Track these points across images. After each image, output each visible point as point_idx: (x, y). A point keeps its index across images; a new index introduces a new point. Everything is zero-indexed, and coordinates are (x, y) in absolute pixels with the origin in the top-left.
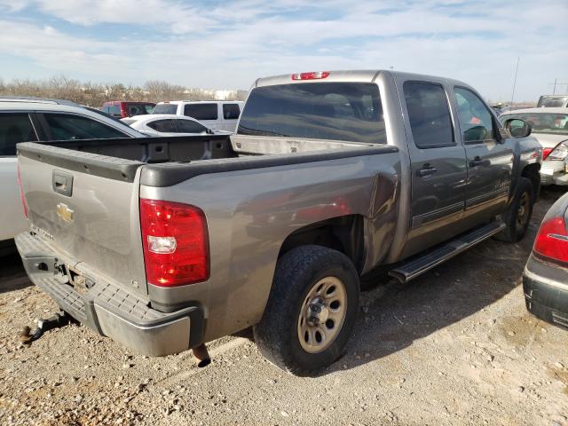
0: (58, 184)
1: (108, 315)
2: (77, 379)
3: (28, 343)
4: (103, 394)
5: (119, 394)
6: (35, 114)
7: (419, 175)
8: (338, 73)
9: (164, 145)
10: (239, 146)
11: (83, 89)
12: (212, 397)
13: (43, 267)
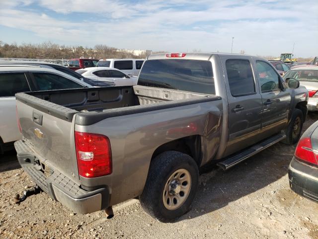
0: (35, 118)
1: (58, 191)
2: (45, 221)
3: (18, 203)
4: (58, 230)
5: (67, 230)
6: (28, 73)
7: (233, 111)
8: (191, 54)
9: (97, 92)
10: (138, 92)
11: (61, 49)
12: (116, 233)
13: (28, 161)
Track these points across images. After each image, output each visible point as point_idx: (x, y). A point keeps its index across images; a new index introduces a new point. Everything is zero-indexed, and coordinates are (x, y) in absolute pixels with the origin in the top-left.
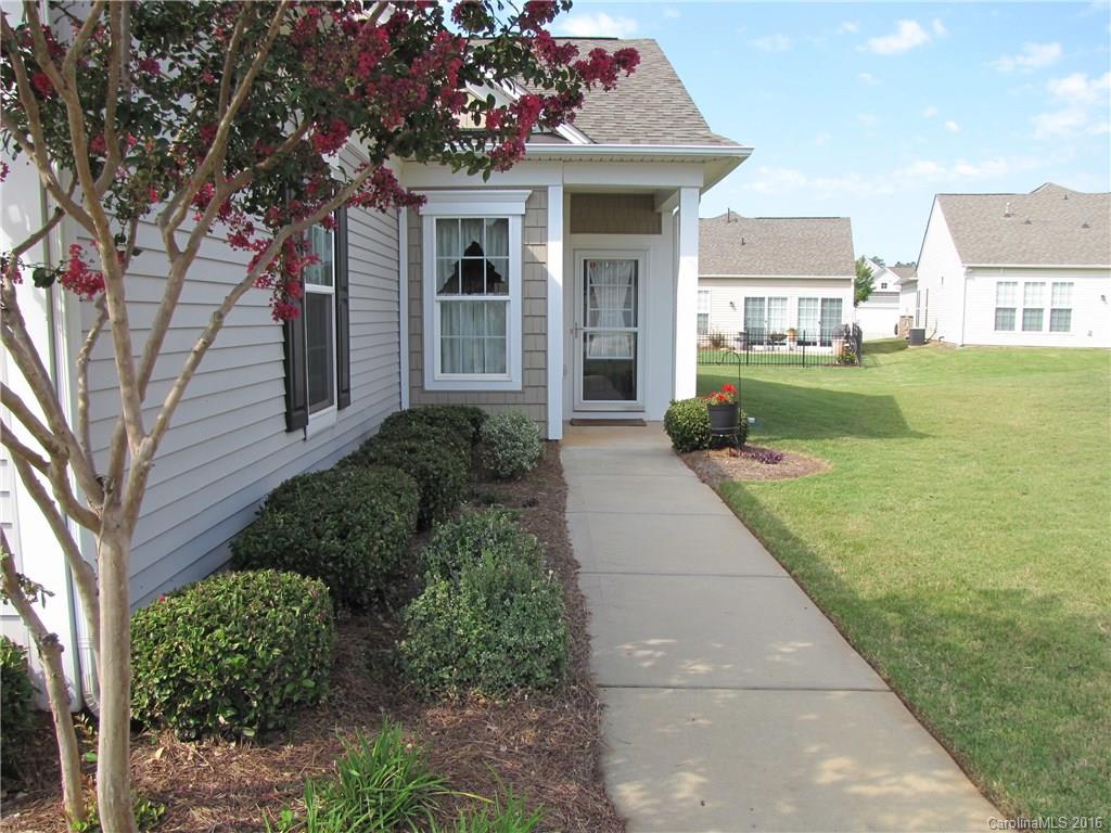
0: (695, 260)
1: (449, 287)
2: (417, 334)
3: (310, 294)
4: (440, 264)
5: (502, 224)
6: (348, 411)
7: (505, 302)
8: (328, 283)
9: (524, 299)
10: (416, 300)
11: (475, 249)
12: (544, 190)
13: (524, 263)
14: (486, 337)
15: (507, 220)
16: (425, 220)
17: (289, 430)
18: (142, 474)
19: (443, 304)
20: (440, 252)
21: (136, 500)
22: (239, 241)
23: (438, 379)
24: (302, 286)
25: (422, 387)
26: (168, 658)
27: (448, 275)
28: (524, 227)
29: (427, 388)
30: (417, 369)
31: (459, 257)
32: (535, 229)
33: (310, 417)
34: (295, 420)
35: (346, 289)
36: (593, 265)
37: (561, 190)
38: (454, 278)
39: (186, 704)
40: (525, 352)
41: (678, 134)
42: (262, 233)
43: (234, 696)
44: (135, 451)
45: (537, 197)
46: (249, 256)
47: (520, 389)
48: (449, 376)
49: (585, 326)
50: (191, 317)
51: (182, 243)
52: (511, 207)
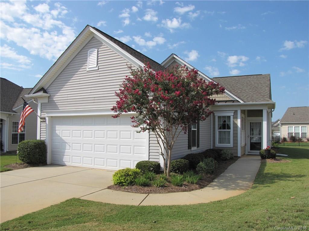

====================

◆ **EXERCISE DETAILS**
Full copy, no pictures: write out each line of the data exactly as it stands.

◆ **REPLY TO THE TASK**
Track these points across images. After each image, output each visible point as point_idx: (x, y). A point keeps its index across images; a new index introduces a new point. Everything is zero-indexed, and coordinates are (x, y) in absolute pixels with the origin in the top-left.
0: (58, 184)
1: (108, 315)
2: (77, 379)
3: (28, 343)
4: (103, 394)
5: (119, 394)
6: (35, 114)
7: (419, 175)
8: (338, 73)
9: (164, 145)
10: (239, 146)
11: (83, 89)
12: (212, 397)
13: (43, 267)
0: (35, 118)
1: (58, 191)
2: (45, 221)
3: (18, 203)
4: (58, 230)
5: (67, 230)
6: (28, 73)
7: (233, 111)
8: (191, 54)
9: (97, 92)
10: (138, 92)
11: (61, 49)
12: (116, 233)
13: (28, 161)
Track these points across images. After each image, output each visible point as point_idx: (x, y). A point keeps its index across images; a new index introduces a new point. Everything is zero-indexed, and coordinates are (x, y) in absolute pixels with the origin in the top-left.
0: (695, 260)
1: (449, 287)
2: (417, 334)
3: (310, 294)
4: (440, 264)
5: (502, 224)
6: (348, 411)
7: (505, 302)
8: (328, 283)
9: (524, 299)
10: (416, 300)
11: (475, 249)
12: (544, 190)
13: (524, 263)
14: (486, 337)
15: (507, 220)
16: (425, 220)
17: (289, 430)
18: (142, 474)
19: (443, 304)
20: (440, 252)
21: (136, 500)
22: (239, 241)
23: (438, 379)
24: (302, 286)
25: (422, 387)
26: (168, 658)
27: (448, 275)
28: (524, 227)
29: (427, 388)
30: (417, 369)
31: (459, 257)
32: (535, 229)
33: (310, 417)
34: (295, 420)
35: (346, 289)
36: (593, 265)
37: (561, 190)
38: (454, 278)
39: (186, 704)
40: (525, 352)
41: (678, 134)
42: (262, 233)
43: (234, 696)
44: (135, 451)
45: (537, 197)
46: (249, 256)
47: (520, 389)
48: (449, 376)
49: (585, 326)
50: (191, 317)
51: (182, 243)
52: (511, 207)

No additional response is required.